The fast-food chain has earmarked over $2 billion toward its Reclaim the Flame strategy, which involves remodels, advertising, equipment and tech upgrades, digital enhancements, and more.
As a part of this journey—to really revitalize the brand—Burger King felt it needed a space where it could bring several cross-functional departments together alongside its vendors and franchisees to “dream a little bit bigger about what the future of the guest experience may look like,” says VP of operations Marc Aust.
The result? A 40,000-square-foot Royal Innovation Center in Miami, near Burger King’s headquarters. The idea for the testing facility first came about in the summer of 2022, with construction following in 2023. It took more than a year to build before officials could begin using the space.
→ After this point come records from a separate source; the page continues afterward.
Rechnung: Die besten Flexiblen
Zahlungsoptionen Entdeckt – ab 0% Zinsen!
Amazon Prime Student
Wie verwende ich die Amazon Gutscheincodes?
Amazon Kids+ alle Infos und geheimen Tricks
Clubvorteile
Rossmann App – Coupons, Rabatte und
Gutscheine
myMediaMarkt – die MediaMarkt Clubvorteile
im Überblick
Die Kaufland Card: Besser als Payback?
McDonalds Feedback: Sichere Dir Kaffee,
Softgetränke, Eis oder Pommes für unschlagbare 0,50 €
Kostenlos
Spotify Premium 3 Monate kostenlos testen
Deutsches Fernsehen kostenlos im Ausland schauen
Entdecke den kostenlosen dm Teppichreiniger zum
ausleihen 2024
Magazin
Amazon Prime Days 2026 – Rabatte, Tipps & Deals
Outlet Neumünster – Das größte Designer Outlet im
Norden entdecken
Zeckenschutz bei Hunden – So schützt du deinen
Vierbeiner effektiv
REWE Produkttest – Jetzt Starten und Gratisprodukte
The venue gives Burger King better focus on optimizing back and front-of-house operations, advancing AI and technology, and evolving the restaurant design and image.
The centerpiece of the building is a life-sized Burger King Sizzle restaurant (the chain’s latest prototype) where employees can simulate operations and test different layouts before they’re implemented throughout the system.
“We started with an empty warehouse and we just went broadly across the organization to our development team and our technology groups and our operations innovation team and we tried to figure out, OK, how can we transform this empty warehouse to a place where we can think about equipment innovation, where we can think about process and technology innovation, but also we needed a space that was big enough to allow us to have a full-sized Sizzle restaurant so that we can test what would a full drive-thru operation look like and really get a feel for that space in three dimensions,” Aust says. “That process took some months, and then we just went to work and what we ended up with is a really engaging space again that’s inviting for our franchise advisory boards. We’re just bringing everyone together to really think about what the future of that guest experience looks like.”







With the mock Sizzle restaurant—which includes a dual-lane drive-thru—Burger King is able to brainstorm how to best take and hand off orders across all of its service channels. Operationally, the chain is focused on eliminating non-value-added steps and tasks. The innovation center gives the company the ability to re-configure how equipment is laid out within a moment’s notice, everything from broilers to toasters to how its production lines are set up.
The company also tinkers with how far its windows are away from each other and analyzes how the car stack flows around the building. It’s all about making it easier for team members to get orders right while helping them be more productive by removing pain points. From a technology perspective, Burger King is determining how it can leverage AI in a way that doesn’t replace the human element but instead helps workers provide a more human, personalized, and better experience to guests.
Using a specific example, Burger King spent much time figuring out the right setup of the counter so that it feels intentional for dine-in and pickup guests and convenient for back-of-house staff. Aust estimates the chain went through about 20 iterations of what that should look like before it was approved for actual design.
The chain wants Sizzle to be optimized and responsive to what employees, franchisees, and guests are telling it. From a design point of view, “it’s a striking and beautiful” look, according to Aust, but also, the building needs to support a differentiated guest experience across all the various service methods and channels.
“Building a real Sizzle is a big investment for our franchisees out there,” Aust says. “And so we want to make sure that every single real Sizzle we put out in the real world is the best it can be, both from an operational complexity or efficiency perspective, as well as from a guest experience point of view.”

Before Burger King had the Royal Innovation Center, groups were either in a meeting room imagining the future through a PowerPoint or out in the real world seeing something that’s already been implemented. Now, the chain can give franchise advisory boards—ones focused on operations, development, digital and technology, marketing, and more—a clearer behind-the-scenes look at what’s coming. Aust says it allows for a true research and development experience. Instead of looking at a slide or document, operators can touch, feel, and interact with equipment or the layout.
Thus far, there’s been positive feedback from franchisees who appreciate the opportunity to weigh in early in the innovation process. Burger King has also sought advisement from vendors and in-restaurant employees.
“If you think about what you’re looking for in an innovation center, you really want to have an environment where people feel comfortable and they feel welcome and they feel that they can share their ideas and they can contribute,” Aust says. “And so we really try to be very intentional in designing an open space, a warm space. A space where people leave their title and their rank at the door. We want this to be a place that’s that’s open to anyone that touches the guest experience at Burger King in whichever way. And really our only requirement is that when you come in, we need you to keep an open mind and we need you to get your ideas out and into the open. Because you never know where the next really great transformative idea comes from.”